2016: Full-Time Private Law School Tuition Up 2.7 Percent

Full-time tuition costs at private law schools rose an average 2.7 percent before adjusting for inflation. The rate is about 1 percent higher than the last two years’ increases, but it’s still below the typical 5 percent rate before the Great Recession. I focus on private law-school tuition because public law schools receive varying degrees of state subsidies, so they do not reflect the already distorted legal market’s prices.

Here’s what the dispersion of full-time private and full-time public (residential) tuition looks like going back to 1996:

full-time-law-school-tuition-dispersion-excl-p-r-constant

I don’t have much to say about this that I haven’t before, but it appears that the 25th percentile public law school will soon charge more than the Stafford loan limit, which has been set at $20,500 for several years now. The limit is important because it indicates when students will need to rely on other funds to pay for their legal educations, including Grad PLUS loans, which can also go to students’ living expenses. Since 1996, Stafford loans have lost about a third of their value to inflation.

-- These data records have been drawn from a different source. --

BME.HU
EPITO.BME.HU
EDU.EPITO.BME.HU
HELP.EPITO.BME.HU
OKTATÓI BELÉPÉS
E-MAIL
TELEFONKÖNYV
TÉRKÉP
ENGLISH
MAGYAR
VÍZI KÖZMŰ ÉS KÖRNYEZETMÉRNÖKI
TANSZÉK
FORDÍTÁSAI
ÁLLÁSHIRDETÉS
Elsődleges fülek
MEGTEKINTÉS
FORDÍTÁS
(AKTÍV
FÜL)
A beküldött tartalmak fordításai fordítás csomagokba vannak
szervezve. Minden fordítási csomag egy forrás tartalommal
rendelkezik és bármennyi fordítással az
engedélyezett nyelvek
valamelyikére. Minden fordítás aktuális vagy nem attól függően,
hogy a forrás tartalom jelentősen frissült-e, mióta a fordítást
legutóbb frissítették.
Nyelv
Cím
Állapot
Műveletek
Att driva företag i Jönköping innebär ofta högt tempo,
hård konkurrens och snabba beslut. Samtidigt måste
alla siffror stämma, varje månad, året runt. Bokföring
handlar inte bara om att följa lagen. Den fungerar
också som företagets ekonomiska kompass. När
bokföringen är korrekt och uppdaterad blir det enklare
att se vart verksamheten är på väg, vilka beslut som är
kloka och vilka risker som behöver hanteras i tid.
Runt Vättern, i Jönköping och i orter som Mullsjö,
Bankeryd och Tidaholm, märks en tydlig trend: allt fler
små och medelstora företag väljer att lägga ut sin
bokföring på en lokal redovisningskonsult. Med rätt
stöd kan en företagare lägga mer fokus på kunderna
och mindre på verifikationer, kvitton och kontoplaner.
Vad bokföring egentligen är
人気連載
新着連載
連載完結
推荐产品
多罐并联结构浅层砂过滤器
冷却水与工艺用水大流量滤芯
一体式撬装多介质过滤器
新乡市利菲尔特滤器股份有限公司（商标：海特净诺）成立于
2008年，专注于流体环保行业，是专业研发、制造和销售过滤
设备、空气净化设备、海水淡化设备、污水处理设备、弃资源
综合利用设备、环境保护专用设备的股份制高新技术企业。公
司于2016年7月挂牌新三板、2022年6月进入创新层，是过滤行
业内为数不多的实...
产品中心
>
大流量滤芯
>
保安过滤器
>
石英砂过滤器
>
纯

Notably costs are still widening, so after chopping up the law schools into quintiles, here’s the increases for the mean of each quintile.

full-time-private-law-school-tuition-increases-by-tuition-quintile-mean-current

The chart depicts at least three straight years of top-heavy tuition increases: The more expensive law schools are becoming more expensive—4 percent more among the top 20 percent of law schools. Two years ago, Columbia Law School became the first to charge more than $60,000, and it now costs more than $65,000. This year six other law schools joined the 60k club: NYU, Cornell, Penn, Chicago, Harvard, and USC. These seven schools raised their full-time costs by 3.8 percent on average, but theirs weren’t the largest increases. The following nine law schools raised their full-time tuition by more than 5 percent: Loyola (Calif.) (+5.4%), Michigan State (+5.5%), WMU Cooley (+6.1%), Faulkner (+6.6%), Lincoln Memorial (+6.8%), Tulsa (+7.0%), Charlotte (+7.1%), Willamette (+9.6%), and Howard (+10.9%).

It would be unfair of me not to acknowledge the handful of private law schools that cut their full-time charges: Campbell (-0.4%), Capital (-5.2%), Dayton (-6.4%), and Indiana Tech (-31.1%). Fourteen private law schools held their costs flat: New York Law School, Chicago-Kent, Brooklyn, Suffolk, Loyola (La.), Western State, Ave Maria, Western New England, Detroit, Valparaiso, Barry, Oklahoma City, Mississippi College, and Elon.

Yes, I notice that two failing law schools, Indiana Tech and Charlotte, both dealt with their incipient problems by slashing and hiking costs, respectively. For Indiana Tech, it didn’t translate into more matriculants.

Finally, 19 public law schools cut or held their residential tuition with the two most notable ones being Texas A&M (-15.4%) and UC Hastings (-9.1%). Akron, Cincinnati, and Toledo also didn’t raise their tuition, so along with Capital and Dayton that makes five of nine Ohio law schools that stand out in tuition control.

Full-time tuition costs don’t necessarily indicate what students are actually charged, but they do show how much rent law schools can extract from the government’s loan programs. For many law schools that ability is fading.